Оказалась младшая сестра совсем не в породу своих старших. Те — крупные, широколицые, смуглые, чуть схожие с жителями здешних мест — хакасами. А эта — хрупкая, кукольно-изящная, бледнолицая. Что у неё было большим, так это глаза, неуёмная грива смоляных, чуть волнистых волос да ещё — живот, который с каждой неделей становился всё больше. По моим понятиям, она была настоящей красавицей, сродни киноартисткам с открыток, которые мы с Валькой собирали. Если бы только не этот нелепый живот да не лютый беспощадный кашель, изводивший и её, и окружающих. Валька говорила, что ещё совсем недавно у Лены вообще его не было. Однако в это не верилось. Так намертво укоренившийся в ней, так свирепо пожирающий её, он мог быть только извечным. Откуда-то возникло и неотвязно пристало к ней нередкое в те времена и страшное слово "туберкулёз".
По весне случайным залётным птенчиком явился в мир крохотулечный, вроде игрушечный Славик — сын Лены. Сама она, постройневшая, побледневшая и ещё больше похорошевшая, теперь с кровати вставала, только чтобы сходить в больницу на какие-то "поддувания". Не имея сил поднять Славика на руки, она безотрывно, вроде с изумлением и страхом разглядывала его, силясь что-то понять. Он же, задумчивый, нахмуренный, похожий на маленького старичка, держался молодцом — плачем-криком никого не донимал. Только очень скоро, будто передразнивая мать, принялся негромко, совсем по-стариковски кхыкать. Потом же разохотился, вошёл во вкус, стараясь от матери не отставать. И как-то в разгар лета, перестаравшись, видно, надорвался и замолчал. Насовсем. Его снесли на кладбище в ящичке из-под спичек, который принесла из магазина, где работала уборщицей, соседка с нижнего этажа Анна Николаевна. Лена же после этого перестала вставать вообще и в самом начале осени вовсе переселилась к своему Славику.
За всеми этими событиями как-то упустили момент, когда начала кашлять Валька. Спохватившись, перестали выпускать её на улицу и уложили в постель. У неё постоянно держалась температура, и она всё время зябла. На неё поверх одеяла наваливали всякие зимние вещи. Вдобавок ко всему каждый день из поликлиники приходила медсестра и ставила бедной Вальке больнючие уколы. Когда тётя Марина была на работе, чтобы Валька вовсе не заскучала одна, к ней приходила я и рассказывала тёти-Маринины сказки. Чаще всего — про Козетту и её чудо-куклу. Именно она, эта сказка, стала первопричиной другой сказочной истории, уже моей, личной.

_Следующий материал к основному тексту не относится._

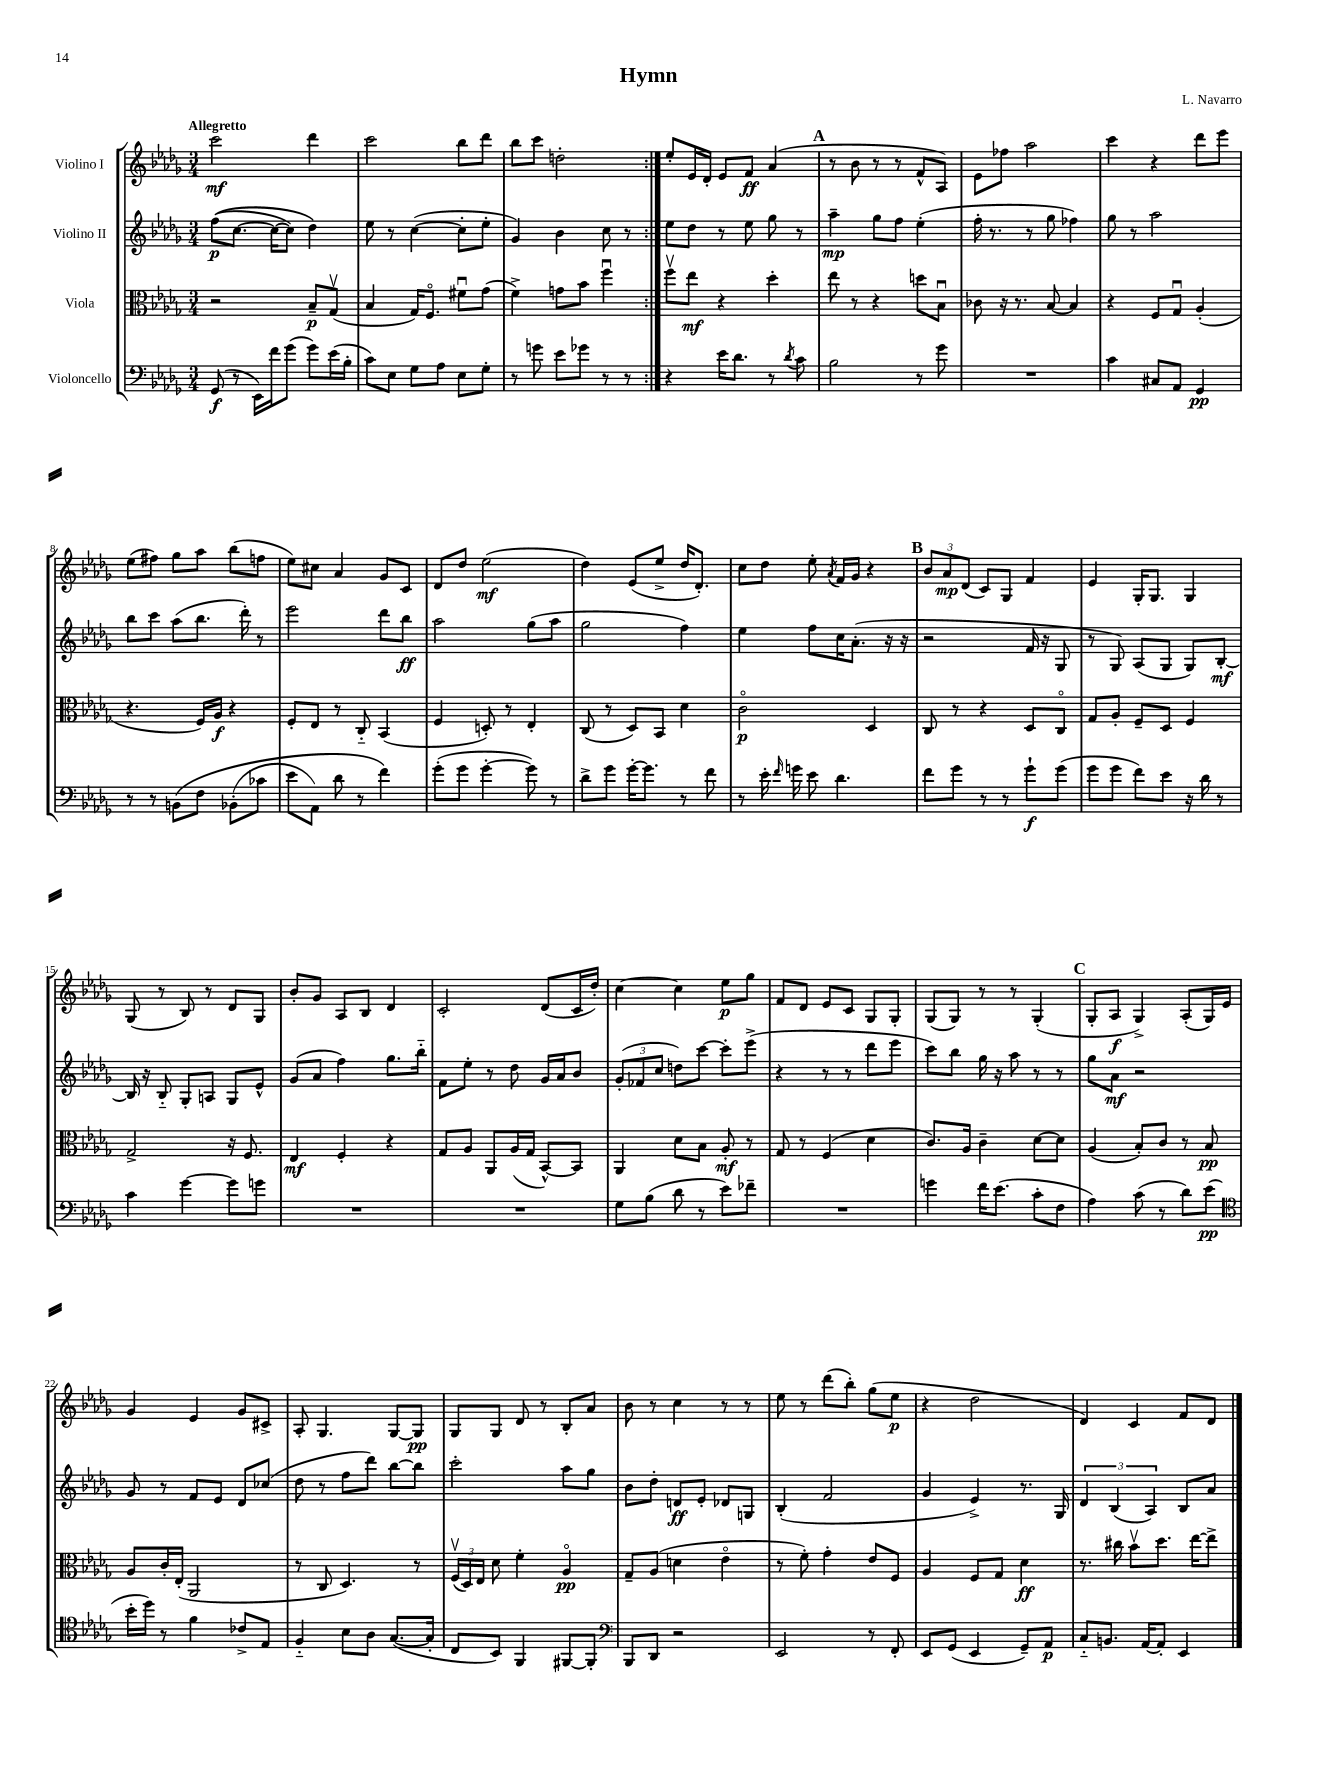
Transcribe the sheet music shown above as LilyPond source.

\header { title = "Hymn" composer = "L. Navarro" }
<<
\new StaffGroup <<
\new Staff = "s0" \with { instrumentName = "Violino I" } {
    \clef treble \key des \major \numericTimeSignature \time 3/4 \tempo "Allegretto"
    \autoBeamOff \repeat volta 2 { c'''2\mf des'''4 |
    c'''2 bes''8[ des'''8] |
    bes''8[ c'''8] d''2-. | }
    ees''8[-. ees'16 des'16]-. ees'8[ f'8]\ff aes'4( |
    \mark \markup { \bold "A" } r8 bes'8 r8 r8 f'8[-^ aes8]) |
    ees'8[ fes''8] aes''2 |
    c'''4 r4 des'''8[ ees'''8] |
    ees''8[( fis''8]) ges''8[ aes''8] bes''8[( f''8] |
    ees''8[) cis''8] aes'4 ges'8[ c'8] |
    des'8[ des''8] ees''2\mf( |
    des''4) ees'8[( ees''8]-> des''16[ des'8.]-.) |
    c''8[ des''8] ees''8-. \acciaccatura { aes'8 } f'16[ ges'16] r4 |
    \mark \markup { \bold "B" } \tuplet 3/2 { bes'8[ aes'8\mp des'8]( } c'8[) ges8] f'4 |
    ees'4 ges16[-. ges8.] ges4 |
    ges8( r8 bes8) r8 des'8[ ges8] |
    bes'8[-. ges'8] aes8[ bes8] des'4 |
    c'2-. des'8[( c'16 des''16]-.) |
    c''4~ c''4 ees''8[\p ges''8] |
    f'8[ des'8] ees'8[ c'8] ges8[ ges8]-. |
    ges8[( ges8]) r8 r8 ges4-.( |
    \mark \markup { \bold "C" } ges8[-. aes8]\f ges4->) aes8[-.( ges16) ees'16] |
    ges'4 ees'4 ges'8[ cis'8]-> |
    aes8-. ges4. ges8[~ ges8]\pp |
    ges8[ ges8] des'8 r8 bes8[-. aes'8] |
    bes'8 r8 c''4 r8 r8 |
    ees''8 r8 des'''8[( bes''8]-.) ges''8[( ees''8]\p |
    r4 des''2 |
    des'4) c'4 f'8[ des'8] \bar "|." |
}
\new Staff = "s1" \with { instrumentName = "Violino II" } {
    \clef treble \key des \major \numericTimeSignature \time 3/4
    \autoBeamOff \repeat volta 2 { f''8[\p(\( c''8.]~ c''16[~ c''8]) des''4\) |
    ees''8 r8 c''4~( c''8[-. ees''8]-. |
    ges'4) bes'4 c''8 r8 | }
    ees''8[ des''8] r8 ees''8 ges''8 r8 |
    \mark \markup { \bold "A" } aes''4--\mp ges''8[ f''8] ees''4-.( |
    f''16-. r8. r8 ges''8 fes''4) |
    ges''8 r8 aes''2 |
    bes''8[ c'''8] aes''8[( bes''8.] des'''16-.) r8 |
    ees'''2 des'''8[ bes''8]\ff |
    aes''2 ges''8[( aes''8] |
    ges''2 f''4) |
    ees''4 f''8[ c''16 aes'8.]-.( r16 r16 |
    \mark \markup { \bold "B" } r2 f'16 r16 ges8 |
    r8 ges8) aes8[( ges8] ges8[) bes8]~-.\mf |
    bes16 r16 bes8-_ ges8[-. a8] ges8[ ees'8]-^ |
    ges'8[( aes'8] f''4) ges''8.[ bes''16]-_ |
    f'8[ ees''8]-. r8 des''8 ges'16[ aes'16 bes'8] |
    \tuplet 3/2 { ges'8[-.( fes'8 c''8] } d''8[) c'''8]~ c'''8[-. ees'''8]->( |
    r4 r8 r8 des'''8[ ees'''8] |
    c'''8[) bes''8] ges''16 r16 aes''8 r8 r8 |
    \mark \markup { \bold "C" } ges''8[ aes'8]\mf r2 |
    ges'8 r8 f'8[ ees'8] des'8[ ces''8]( |
    des''8 r8 f''8[ des'''8]) bes''8[~ bes''8] |
    c'''2-. aes''8[ ges''8] |
    bes'8[ des''8]-. d'8[\ff ees'8]-. des'8[ g8] |
    bes4-.( f'2 |
    ges'4 ees'4->) r8. ges16 |
    \tuplet 3/2 { des'4 bes4( aes4) } bes8[ aes'8] \bar "|." |
}
\new Staff = "s2" \with { instrumentName = "Viola" } {
    \clef alto \key des \major \numericTimeSignature \time 3/4
    \autoBeamOff \repeat volta 2 { r2 bes8[--\p ges8]\upbow( |
    bes4 ges16[) f8.]\flageolet fis'8[\downbow ges'8]( |
    f'4->) g'8[ bes'8] f''4\downbow | }
    f''8[\upbow ees''8]\mf r4 des''4-. |
    \mark \markup { \bold "A" } ees''8 r8 r4 d''8[ bes8]\downbow |
    ces'8 r16 r8. bes8~ bes4 |
    r4 f8[ ges8]\downbow aes4-.( |
    r4. f16[) aes16]\f r4 |
    f8[-. ees8] r8 c8-_ bes,4( |
    f4 d8-.) r8 ees4-. |
    c8( r8 des8[) bes,8] des'4 |
    c'2\flageolet\p des4 |
    \mark \markup { \bold "B" } c8 r8 r4 des8[ c8]\flageolet |
    ges8[ aes8]-. f8[-- des8] f4 |
    ges2-> r16 f8. |
    ees4\mf f4-. r4 |
    ges8[ aes8] aes,8[ aes16( ges16] bes,8[~-^) bes,8] |
    aes,4 des'8[ bes8] aes8-.\mf r8 |
    ges8 r8 f4( des'4 |
    c'8.[) aes16] c'4-- des'8[~ des'8] |
    \mark \markup { \bold "C" } aes4( bes8[-.) c'8] r8 bes8\pp |
    aes8[ c'16-. ees16]-.( aes,2 |
    r8 c8 des4.) r8 |
    \tuplet 3/2 { f16[\upbow( des16) ees16] } des'8 f'4-. aes4\flageolet\pp |
    ges8[-- aes8]( d'4 ees'4\flageolet |
    r8 f'8-.) ges'4-. ees'8[ f8] |
    aes4 f8[ ges8] des'4\ff |
    r8. cis''16 bes'8[\upbow des''8.] ees''16[~ ees''8]-> \bar "|." |
}
\new Staff = "s3" \with { instrumentName = "Violoncello" } {
    \clef bass \key des \major \numericTimeSignature \time 3/4
    \autoBeamOff \repeat volta 2 { ges,8\f( r8 ees,16[) f'16 ges'8]( ges'8[) ees'16( bes16]-. |
    c'8[) ees8] ges8[ aes8] ees8[ ges8]-. |
    r8 g'8 ees'8[ ges'8] r8 r8 | }
    r4 ees'16[ des'8.] r8 \acciaccatura { des'8 } c'8 |
    \mark \markup { \bold "A" } bes2 r8 ges'8 |
    R2. |
    c'4 cis8[ aes,8] ges,4\pp |
    r8 r8 b,8[\( f8] bes,8[-.( ces'8] |
    ees'8[ aes,8]) des'8 r8 f'4\) |
    ges'8[-.( ges'8] ges'4~-. ges'8) r8 |
    des'8[-> ges'8] ges'16[~-. ges'8.] r8 f'8 |
    r8 ees'16-. \grace { f'16 } g'16 ees'8 des'4. |
    \mark \markup { \bold "B" } f'8[ ges'8] r8 r8 ges'8[-!\f ges'8]( |
    ges'8[ ges'8] f'8[) ees'8] r16 des'16 r8 |
    c'4 ges'4~ ges'8[ g'8] |
    R2. |
    R2. |
    ges8[ bes8]( des'8 r8 ees'8[) fes'8]-- |
    R2. |
    g'4 f'16[ ees'8.]( c'8[-. f8] |
    \mark \markup { \bold "C" } aes4) c'8( r8 des'8[) ees'8]\pp( |
    \clef tenor bes'16[-. des''16]) r8 f'4 ces'8[-> ees8] |
    f4-_ bes8[ aes8] ges8.[~( ges16]-. |
    c8[ bes,8]) f,4 fis,8[~ fis,8]-. |
    \clef bass bes,,8[ des,8] r2 |
    ees,2 r8 f,8-. |
    ees,8[ ges,8]( ees,4 ges,8[--) aes,8]\p |
    c8[-_ b,8.] aes,16[~ aes,8]-. ees,4 \bar "|." |
}
>>
>>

…Иногда по воскресеньям из деревни приходила к нам Марфа — мачеха моего отчима. И хотя с дедом — отцом дяди Мити они давно уже не жили, мама принимала её как родню, угощала и старалась всячески ублажить. И она, и дед топали пешком больше десятка километров, конечно же, не чтобы попроведать нас. Спешили они на городской наш базар — кое-что там продать, а чего-то и подкупить. К нам же шли после отдохнуть перед обратной дорогой и поесть. С каких-то пор мачеха отчима стала для меня чуть ли не главной моей роднёй. Каждое воскресенье я ждала, как Нового года, потому что может придти Марфа.
Не имея своих детей, но вырастив четверых чужих, она, должно быть, не израсходовала до конца заложенный в неё запас материнства и всюду искала, на кого бы его обрушить. В первый свой приход к нам она вынула из какого-то заветного места иголку с ниткой, внимательно оглядела мою одёжку и, не найдя на ней дыр, которые можно было бы зашить, кажется, осталась недовольна.
— Ладно, неси свою куклу! — приказала мне Марфа.
— А у меня нет, — честно призналась я.
— Совсем? — не поверила она.
— Совсем-совсем, — поклялась я.
— Куда дела?
— Никуда не дела. У меня её и не было.
— Никогда, что ли? — никак не верила гостья.
— Не-а, никогда.
— Кукла должна быть! — постановила Марфа и тут же опрометчиво произнесла фразу, разбудившую в моей душе вулкан: — Ладно, я тебе сошью куклу-то. — Но следом добавила: — В другой раз как-нибудь.
С тех пор я ждала Марфу как Бога. Но она, наверное, обещание своё тут же выкинула из памяти как мелочное, нестоящее. Я же лишь смотрела на неё ожидающе, не смея напомнить. Однако история Козетты и её чудесной куклы, видать, что-то сдвинула в моём сердце, а заодно и в понятиях, что хорошо, что плохо. Несколько раз я, обмирая от собственной наглости, украдкой, чтоб никто больше не слышал, настырно наседала на гостью: "А когда ты сошьёшь мне куклу?"